Sending money home helps hundreds of millions of people save their lives and supports economic growth. With the help of technology and regulation, remittances can become more affordable and affordable for all.

Lower Fees

    Remittances bring income to households, communities and nations, but they can be too expensive for some beneficiaries. Lowering those costs would make way for more universal forms of financial inclusion and stability.

    The fees are usually three-fifths to two-thirds of the remittance cost; banks, the biggest formal provider, followed by money transfer companies and post offices/microfinance centres; digital technologies like mobile wallets can be less expensive.

    BRAC Bank found in 2022 that sending $200 via mobile money platforms is more affordable than transferring money via banks (11.8%), post office (8.3%) or money transfer operator (5.3%). A lax pricing model is required to mitigate these costs; accounting for local differences and customers and adapting to riskier compliances, such as anti-money laundering/know-your-customer rules, may allow more agnostic service delivery and ensure benefits are shared with vulnerable migrants (especially female migrants).

    Accessibility and convenience.

      Sending remittances was once an expensive exercise in travelling, involving many flights and stops at agents – especially for those on lower incomes who received their remittances in the form of cash. These can be considerably reduced with digital remittance services: $200 sent electronically costs on average around 6 per cent less than in-person cash.

      Digital remittances also come at a better price and with more convenience than conventional remittances. If a traditional recipient needs to collect the funds directly from a bank or post office before they can receive their payment in traditional ways – electronic transfers can be made and received through online portals or mobile apps.

      Competition among remittance providers has resulted in lower digital remittance fees especially in countries where mobile money providers have emerged.
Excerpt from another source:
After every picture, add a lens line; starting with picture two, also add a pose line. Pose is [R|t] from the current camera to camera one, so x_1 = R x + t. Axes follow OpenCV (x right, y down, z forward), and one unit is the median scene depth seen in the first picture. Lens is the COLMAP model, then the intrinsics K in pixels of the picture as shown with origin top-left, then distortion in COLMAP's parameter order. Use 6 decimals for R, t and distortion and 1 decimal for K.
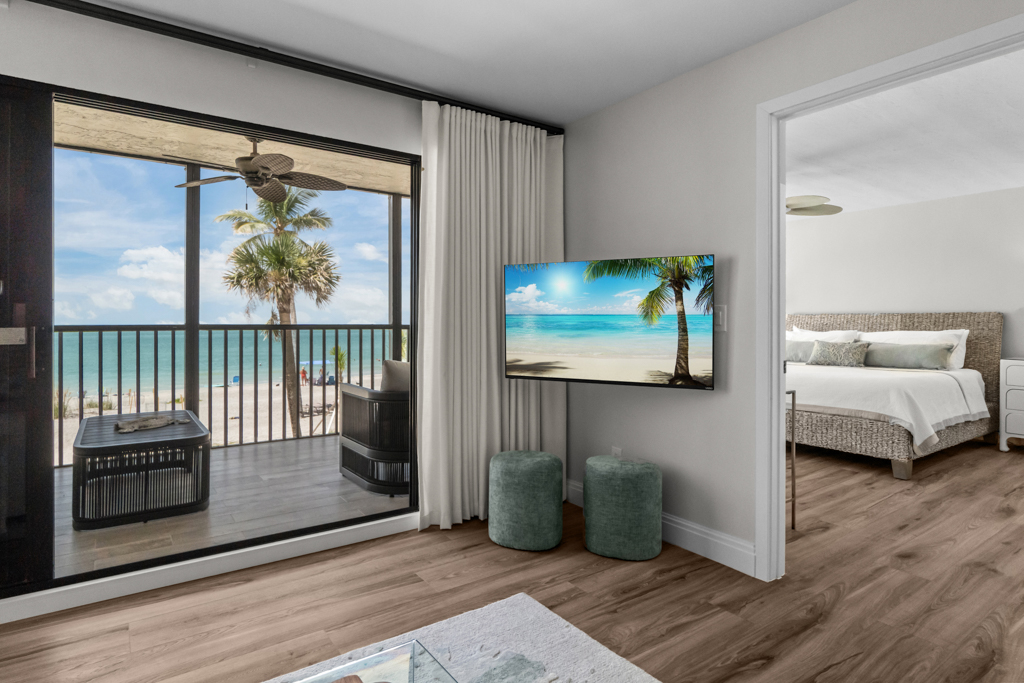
lens RADIAL K [[548.5, 0, 493.5], [0, 548.5, 315.7], [0, 0, 1]] dist [0.000573, 0.000697]
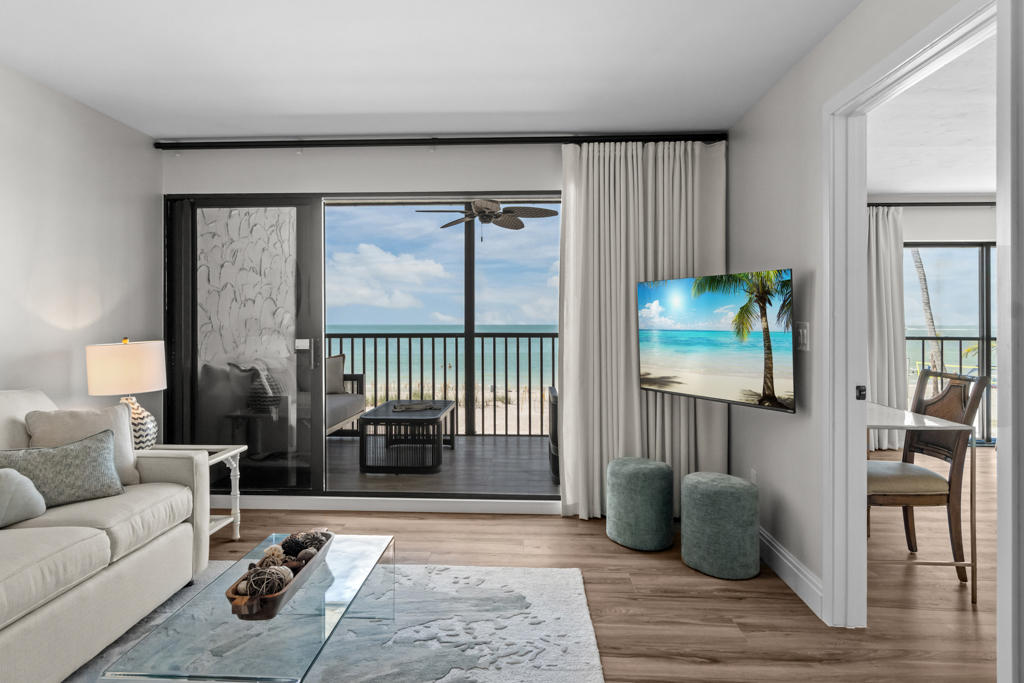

Message money remittances were the least expensive formal mode (6.1 % in 2022). This represented a remarkable saving from the old channels (which had a price tag of 11.8 per cent). And, mobile remittances are always available, unlike the other modes.

      Speed

        Families and communities worldwide are helped by remittances. But alas, because of some restrictions (high cost or slow processing) some can become unavailable.

        New technology reduced the price dramatically, and made life more comfortable for migrant as well as recipient. Digital remittance services leverage digital platforms to send money from one recipient to another, without having to navigate through banks or in-person money changers – delivering greater transparency, transparent fee structures, fair exchange rates, advanced encryption and increased cybersecurity for both ends.

        Thus, remittances delivered by electronic channels come much sooner than those via banks and post offices. β€˜It was cheaper to pay $200 with a mobile phone than you would pay to the bank, the post office or the money transfer company,’ according to a 2021 study. Other savings can be realized by boosting competition among RSPs, PPPs or more money education targeted at specific migrant/diaspora populations; and even addressing barriers such as identity signature controls that derail a complete digitisation of Remittance services.

        Security.

          Remittances is huge in size and beneficial, but also has many barriers in front of completing the digitalization of it: transparency, trust and security in the platform; negative user experiences; slow processing speeds; regulatory or operational inconsistencies and regulatory inconsistencies, which prevents digital money movement solutions from reaching weak populations.

          Digital money transfer : Unlike a traditional money transfer with physical cash and multiple people, digital money transfer can be transmitted 24/7 through the mobile app or online portal. But their availability might remain constrained by cultural and social digital exclusionary impediments (eg, gender disparity in account ownership, or lack of mature financial and mobile networks). Distrust in technology may also slow adoption, and this will need more investments in this area. But online alternatives are getting more popular and cheaper; perhaps in the future these technologies can even combat financial exclusion by offering mainstream banking.